Em meados de setembro, o Instituto Potsdam de Pesquisa sobre o Impacto Climático (PIK) divulgou um relatório abrangente e uma ferramenta inovadora para monitorar a saúde da Terra, intitulada Planetary Health Check. Este estudo estabelece e acompanha nove processos críticos essenciais para o funcionamento do sistema terrestre:
- Mudança climática
- Poluição química
- Camada de ozônio
- Aerossóis
- Acidificação dos oceanos
- Ciclo de nitrogênio e fósforo
- Mudança na água doce
- Mudança no sistema terrestre
- Integridade da biosfera
De acordo com a análise, seis dos nove limites planetários já foram ultrapassados, enquanto o sétimo se encontra em iminente risco de transgressão. Johan Rockström, diretor do PIK e um dos pioneiros na definição dos limites planetários, alertou: “O diagnóstico geral é que o paciente, o planeta Terra, está em condição crítica. Seis de nove limites planetários foram transgredidos, e sete apresentam uma tendência de aumento de pressão. Em breve, veremos a maioria dos parâmetros do Planetary Health Check na zona de alto risco.”

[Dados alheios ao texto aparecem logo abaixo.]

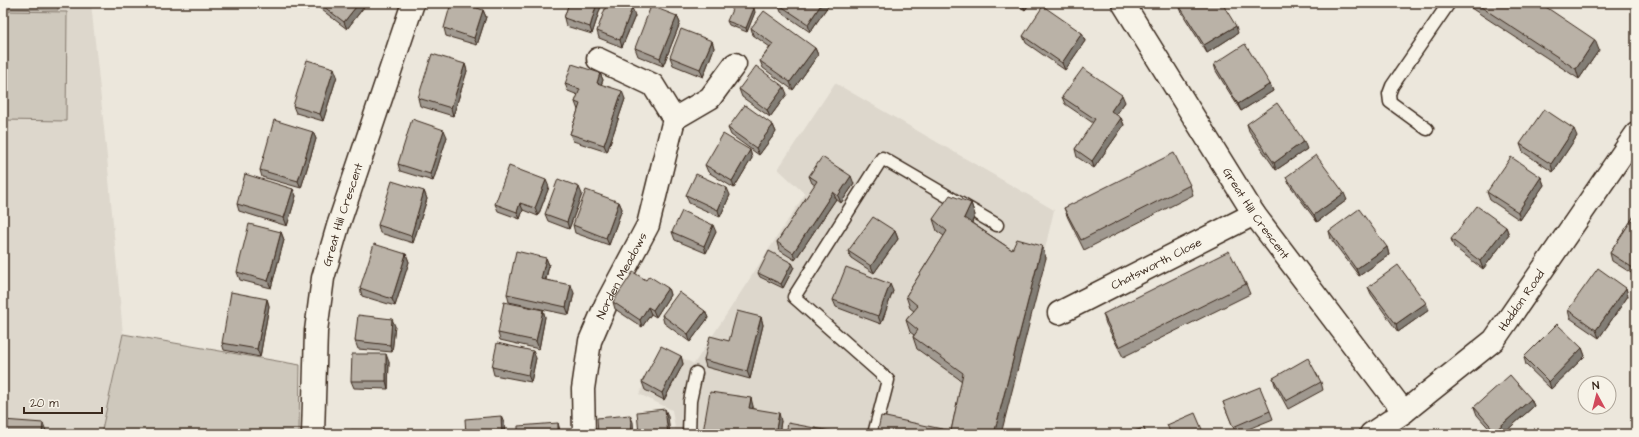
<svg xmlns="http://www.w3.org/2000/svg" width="1639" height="437" font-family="'Architects Daughter',sans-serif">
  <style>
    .built { fill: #ddd7cc }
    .green { fill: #cec8bc; stroke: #84796d }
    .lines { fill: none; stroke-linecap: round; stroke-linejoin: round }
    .lane-casing { stroke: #3b2a1e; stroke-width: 15 }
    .street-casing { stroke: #3b2a1e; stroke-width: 25 }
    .lane { stroke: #f7f3e8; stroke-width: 12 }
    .street { stroke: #f7f3e8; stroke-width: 22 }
    .wall { fill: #a09990; stroke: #3b2a1e }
    .shaded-wall { fill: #827d75; stroke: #3b2a1e }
    .building { fill: #bab2a7; stroke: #3b2a1e }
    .labels { text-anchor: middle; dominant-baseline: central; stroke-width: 3; stroke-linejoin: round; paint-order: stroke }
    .street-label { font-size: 12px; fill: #3b2a1e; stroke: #f7f3e8 }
  </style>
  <rect width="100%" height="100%" fill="#ece7dc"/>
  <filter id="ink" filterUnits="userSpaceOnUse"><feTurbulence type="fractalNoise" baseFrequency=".025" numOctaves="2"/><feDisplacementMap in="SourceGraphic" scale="8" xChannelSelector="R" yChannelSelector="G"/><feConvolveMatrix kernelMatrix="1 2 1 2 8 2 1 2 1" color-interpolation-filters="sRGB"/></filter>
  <g filter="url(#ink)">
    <!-- built -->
    <path class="built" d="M3 3H91L107 157 123 334 101 434H3Z
      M835 83 1054 210 1002 434H676L672 410 639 394 663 348 694 364 805 194 778 169Z"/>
    <!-- green -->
    <path class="green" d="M3 3H58V10L3 9Z
      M3 11 67 12 66 121 3 120Z
      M123 334 300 365 299 434H101Z"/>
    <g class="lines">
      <!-- lane casing -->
      <g class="lane-casing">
        <path id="lane" d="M1427 129 1390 102 1389 94 1392 86 1449 3
          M689 434 690 401 696 373
          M874 434 888 380 794 297 882 158 997 225"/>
      </g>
      <!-- street casing -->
      <g class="street-casing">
        <g id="street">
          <path id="s1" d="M1123 3 1254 214 1404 412"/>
          <path d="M598 59 653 85 674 119"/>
          <path d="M674 119 710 98 735 64"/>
          <path id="s2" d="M1059 313 1254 214"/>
          <path id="s3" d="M313 434 316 331 323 278 338 226 413 3"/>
          <path id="s4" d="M584 434 583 389 590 341 606 304 648 225 674 119"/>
          <path id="s5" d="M1371 434 1404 412 1494 340 1636 134"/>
        </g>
      </g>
      <!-- lane -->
      <use href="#lane" class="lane"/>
      <!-- street -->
      <use href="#street" class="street"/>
    </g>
    <!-- wall -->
    <path class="wall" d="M298 3H313L307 10Z
      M316 3H367L347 29 318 7Z
      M485 3H492L491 5Z
      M569 3H602L592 34 566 26 564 18Z
      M830 3 810 32 781 12 778 4Z
      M1015 3H1030L1025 10Z
      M1470 3H1540L1599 50 1579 79 1471 8Z
      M1179 5 1238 33 1207 53 1182 13Z
      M632 8 635 16 622 47 599 38 597 31Z
      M483 10 486 17 477 45 446 36 444 28Z
      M755 12 747 32 729 25 727 21Z
      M677 16 680 23 663 66 638 56 635 48Z
      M751 28 815 48 818 55 793 90 763 68 760 61 770 47 753 35Z
      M1082 33 1085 41 1065 70 1026 43 1023 36Z
      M712 41 714 48 703 77 673 65 670 57Z
      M465 64 467 71 453 116 420 106 418 98Z
      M1214 64 1270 84 1273 91 1241 111 1216 71Z
      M600 73 603 80 601 85 625 99 607 152 573 141 570 134 578 110 575 102 578 95 568 91 565 84Z
      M337 76 323 121 296 113 293 106Z
      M739 89 787 94 770 117 742 97Z
      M1062 97 1125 102 1116 115 1121 118 1124 125 1094 168 1077 157 1075 149 1093 123 1065 104Z
      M1247 124 1307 149 1276 170 1249 131Z
      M773 125 776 132 759 155 731 135 728 128Z
      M313 132 316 139 301 188 262 177 260 170Z
      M1577 136 1553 172 1523 152 1520 144Z
      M447 137 433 181 400 171 398 164Z
      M750 150 752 158 734 188 708 172 705 165Z
      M809 176 854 184 841 203 836 199 795 260 779 250 777 242 815 185 812 183Z
      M1286 177 1347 200 1317 222 1289 184Z
      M1541 177 1544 185 1520 220 1490 200 1487 192Z
      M1190 185 1193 195 1084 250 1068 218 1064 208Z
      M549 187 538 216 523 210 520 219 498 211 495 204Z
      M293 189 296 196 287 226 239 211 237 204Z
      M424 191 427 199 413 243 380 233 378 225Z
      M582 194 569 229 548 221 545 214Z
      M686 195H730L720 217 689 203Z
      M619 202 622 209 609 245 575 233 573 225Z
      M971 203 975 215 972 223 1012 250 1042 246 1046 258 951 431 962 381 917 349 913 337 914 335 910 332 906 320 914 311 910 308 906 296 944 236 937 231 933 219Z
      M1636 213V276L1612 261 1610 253Z
      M1506 227 1509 235 1483 269 1454 247 1451 239Z
      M895 231 898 239 874 273 851 258 848 251Z
      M1329 231 1387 247 1389 255 1359 276 1331 239Z
      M281 232 284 240 271 288 240 280 237 272Z
      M672 232H716L706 253 675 240Z
      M406 254 409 262 395 306 362 296 360 288Z
      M546 258 549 265 546 280 574 293 569 315 509 302 507 294Z
      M792 263 794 267 783 288 760 277 758 273Z
      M646 280 668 288 670 295 656 317 651 314 642 327 615 309 613 302Z
      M1246 284 1250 294 1123 357 1106 324 1103 314Z
      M1368 287 1429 310 1398 332 1371 294Z
      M1626 288 1628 296 1599 338 1570 318 1568 310Z
      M893 291 881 324 836 307 833 300Z
      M267 299 269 306 260 357 224 350 222 343Z
      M543 310 545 317 539 349 500 340 498 333Z
      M705 311 708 318 690 342 664 323 662 315Z
      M761 317 763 325 750 379 706 367 704 360Z
      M395 326 392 352 358 349 355 341Z
      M1582 348 1585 356 1551 389 1526 365 1524 357Z
      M681 356 683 364 664 400 645 390 642 382Z
      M536 358 531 382 494 375 492 367Z
      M389 362 388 389 354 388 351 381Z
      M1273 378 1321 382 1323 390 1288 409 1275 385Z
      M1531 399 1534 406 1503 434H1494L1477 415 1474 407Z
      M1223 402 1270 411 1273 419 1236 434Z
      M753 406V408L781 421 779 434H704L703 432Z"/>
    <!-- shaded-wall -->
    <path class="shaded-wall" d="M305 3H313L307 10Z
      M359 3H367L347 29 344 22Z
      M597 3H602L592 34 590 27Z
      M822 3H830L810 32 808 24Z
      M1022 3H1030L1025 10Z
      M632 8 635 16 622 47 620 40Z
      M754 8 755 12 747 32 746 28Z
      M483 10 486 17 477 45 474 38Z
      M677 16 680 23 663 66 660 58Z
      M1236 26 1238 33 1207 53 1204 45Z
      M1082 33 1085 41 1065 70 1062 63Z
      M1595 40 1599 50 1579 79 1576 69Z
      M712 41 714 48 703 77 700 69Z
      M815 48 818 55 793 90 790 82Z
      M465 64 467 71 453 116 451 108Z
      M334 68 337 76 323 121 320 114Z
      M600 73 603 80 599 90 597 83Z
      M1270 84 1273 91 1241 111 1238 104Z
      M784 87 787 94 770 117 767 110Z
      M622 91 625 99 607 152 604 145Z
      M1122 95 1125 102 1114 118 1111 111Z
      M1121 118 1124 125 1094 168 1092 161Z
      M773 125 776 132 759 155 756 148Z
      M1574 129 1577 136 1553 172 1551 164Z
      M444 130 447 137 433 181 430 174Z
      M313 132 316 139 301 188 298 181Z
      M1304 141 1307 149 1276 170 1274 163Z
      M750 150 752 158 734 188 732 181Z
      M851 176 854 184 841 203 838 196Z
      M1541 177 1544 185 1520 220 1518 212Z
      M546 180 549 187 538 216 535 208Z
      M579 187 582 194 569 229 567 222Z
      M727 188 730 195 720 217 718 210Z
      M293 189 296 196 287 226 284 218Z
      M424 191 427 199 413 243 411 236Z
      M833 192 836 199 795 260 793 253Z
      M1344 193 1347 200 1317 222 1314 215Z
      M619 202 622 209 609 245 606 238Z
      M520 203 523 210 520 219 517 212Z
      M971 203 975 215 969 229 964 218Z
      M713 225 716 232 706 253 704 246Z
      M1506 227 1509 235 1483 269 1480 261Z
      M895 231 898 239 874 273 871 266Z
      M281 232 284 240 271 288 268 281Z
      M1042 246 1046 258 1001 434H994Z
      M1387 247 1389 255 1359 276 1356 269Z
      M406 254 409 262 395 306 392 299Z
      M546 258 549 265 544 286 541 279Z
      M792 263 794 267 783 288 781 284Z
      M890 284 893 291 881 324 878 316Z
      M571 285 574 293 569 315 566 307Z
      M668 288 670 295 656 317 653 310Z
      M1626 288 1628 296 1599 338 1596 330Z
      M267 299 269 306 260 357 257 349Z
      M1426 303 1429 310 1398 332 1396 324Z
      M648 307 651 314 642 327 640 320Z
      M543 310 545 317 539 349 536 341Z
      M705 311 708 318 690 342 688 334Z
      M761 317 763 325 750 379 747 371Z
      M392 319 395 326 392 352 390 345Z
      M1582 348 1585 356 1551 389 1549 382Z
      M533 351 536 358 531 382 528 375Z
      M386 354 389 362 388 389 386 381Z
      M681 356 683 364 664 400 662 393Z
      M751 398 753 406 752 415 749 408Z
      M1531 399 1534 406 1503 434H1496L1495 431Z
      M665 409 668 416 670 434H668Z
      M779 413 781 421 779 434H775Z
      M630 415 633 422 634 434H632Z
      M501 416 504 423 505 434H502Z
      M43 423 46 431V434H42Z
      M558 423 560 430 561 434H558Z"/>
    <!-- building -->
    <path class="building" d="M319 3H359L344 22Z
      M451 3H463L483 10 474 38 444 28Z
      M569 3H597L590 27 564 18Z
      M607 3H618L632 8 620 40 597 31Z
      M735 3H741L754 8 746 28 727 21Z
      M779 3H822L808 24 778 4Z
      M1183 3H1222L1236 26 1204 45 1179 5Z
      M1475 3H1540L1595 40 1576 69Z
      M651 6 677 16 660 58 635 48Z
      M1043 6 1082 33 1062 63 1023 36Z
      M764 11 815 48 790 82 760 61 773 44 751 28Z
      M681 29 712 41 700 69 670 57Z
      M1245 44 1270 84 1238 104 1214 64Z
      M432 54 465 64 451 108 418 98Z
      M307 60 334 68 320 114 293 106Z
      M572 64 600 73 597 83 622 91 604 145 570 134 580 104 575 102 580 89 565 84Z
      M756 66 784 87 767 110 739 89Z
      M1083 68 1122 95 1111 111 1121 118 1092 161 1075 149 1095 119 1062 97Z
      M1277 103 1304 141 1274 163 1247 124Z
      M745 105 773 125 756 148 728 128Z
      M1544 109 1574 129 1551 164 1520 144Z
      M412 119 444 130 430 174 398 164Z
      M274 120 313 132 298 181 260 170Z
      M723 134 750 150 732 181 705 165Z
      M1174 153 1190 185 1081 240 1064 208Z
      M1316 155 1344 193 1314 215 1286 177Z
      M822 157 851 176 838 196 833 192 793 253 777 242 817 181 809 176Z
      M1511 157 1541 177 1518 212 1487 192Z
      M509 166 546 180 535 208 520 203 517 212 495 204Z
      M245 174 293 189 284 218 237 204Z
      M696 174 727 188 718 210 686 195Z
      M558 179 579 187 567 222 545 214Z
      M392 181 424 191 411 236 378 225Z
      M586 190 619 202 606 238 573 225Z
      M950 195 971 203 964 218 1012 250 1017 239 1042 246 994 434H877L881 416 951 431 963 373 913 337 918 330 906 320 918 306 906 296 947 231 933 219Z
      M1477 206 1506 227 1480 261 1451 239Z
      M1359 209 1387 247 1356 269 1329 231Z
      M682 211 713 225 704 246 672 232Z
      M1636 213V270L1610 253Z
      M873 217 895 231 871 266 848 251Z
      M249 224 281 232 268 281 237 272Z
      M374 244 406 254 392 299 360 288Z
      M516 251 546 258 541 279 571 285 566 307 507 294Z
      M769 251 792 263 781 284 758 273Z
      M1229 251 1246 284 1119 347 1103 314Z
      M1398 265 1426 303 1396 324 1368 287Z
      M846 267 890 284 878 316 833 300Z
      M1598 268 1626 288 1596 330 1568 310Z
      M633 272 646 280 649 276 668 288 653 310 648 307 640 320 613 302Z
      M231 292 267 299 257 349 222 343Z
      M679 292 705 311 688 334 662 315Z
      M504 302 543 310 536 341 498 333Z
      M737 311 761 317 747 371 704 360 710 336 729 341Z
      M358 315 392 319 390 345 355 341Z
      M1557 324 1582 348 1549 382 1524 357Z
      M497 343 533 351 528 375 492 367Z
      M661 346 681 356 662 393 642 382Z
      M352 354H386V381H351Z
      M1308 358 1321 382 1286 401 1273 378Z
      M1510 375 1531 399 1495 431 1474 407Z
      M1260 387 1270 411 1233 427 1223 402Z
      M710 392 751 398 749 408 779 413 775 434H759L746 432V434H716L703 432Z
      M665 409 668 434H639L637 412Z
      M1195 413 1204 434H1171L1167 425Z
      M630 415 632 434H598L597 418Z
      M501 416 502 434H466L465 419Z
      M3 420 43 423 42 434H3Z
      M558 423V434H518V426Z
      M788 423 841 433V434H786Z
      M1144 428 1146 434H1123Z
      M351 430 399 431V434H351Z"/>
  </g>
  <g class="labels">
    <!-- street labels -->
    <g class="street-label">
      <text stroke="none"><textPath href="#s1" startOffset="249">Great Hill Crescent</textPath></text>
      <text stroke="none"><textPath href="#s3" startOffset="223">Great Hill Crescent</textPath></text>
      <text stroke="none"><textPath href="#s2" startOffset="109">Chatsworth Close</textPath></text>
      <text stroke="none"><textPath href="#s4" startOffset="166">Norden Meadows</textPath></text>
      <text stroke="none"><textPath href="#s5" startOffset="203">Haddon Road</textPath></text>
    </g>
  </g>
  <!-- margin -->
  <rect width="1639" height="437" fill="none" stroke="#f7f3e8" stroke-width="16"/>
  <rect x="8" y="8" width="1623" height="421" fill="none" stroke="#3b2a1e" stroke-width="1.5" filter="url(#ink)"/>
  <!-- north arrow -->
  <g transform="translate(1597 395) rotate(353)"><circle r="19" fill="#f7f3e8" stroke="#aca397"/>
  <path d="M0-3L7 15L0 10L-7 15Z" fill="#d1495b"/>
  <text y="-6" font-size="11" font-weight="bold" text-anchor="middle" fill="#3b2a1e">N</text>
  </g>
  <!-- scale -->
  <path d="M24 407v6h78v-6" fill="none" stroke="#3b2a1e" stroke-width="2"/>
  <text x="30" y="407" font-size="12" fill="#3b2a1e" stroke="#f7f3e8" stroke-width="3" paint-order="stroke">20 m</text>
</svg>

Rockström também é membro da comissão da Lancet que assinou o relatório, que enfatiza a gravidade da situação. Os pesquisadores afirmam que a contínua ultrapassagem desses limites seguros “provavelmente terá efeitos críticos, às vezes irreversíveis, nos ecossistemas e na saúde humana no curto prazo.”
Diante desse cenário preocupante, os cientistas fazem um apelo urgente para que governos, empresas e a sociedade civil adotem medidas eficazes para reverter essas tendências e garantir um futuro sustentável para o planeta. O Planetary Health Check serve como um chamado à ação, destacando a necessidade de uma abordagem coletiva para enfrentar a crise ambiental que se avizinha.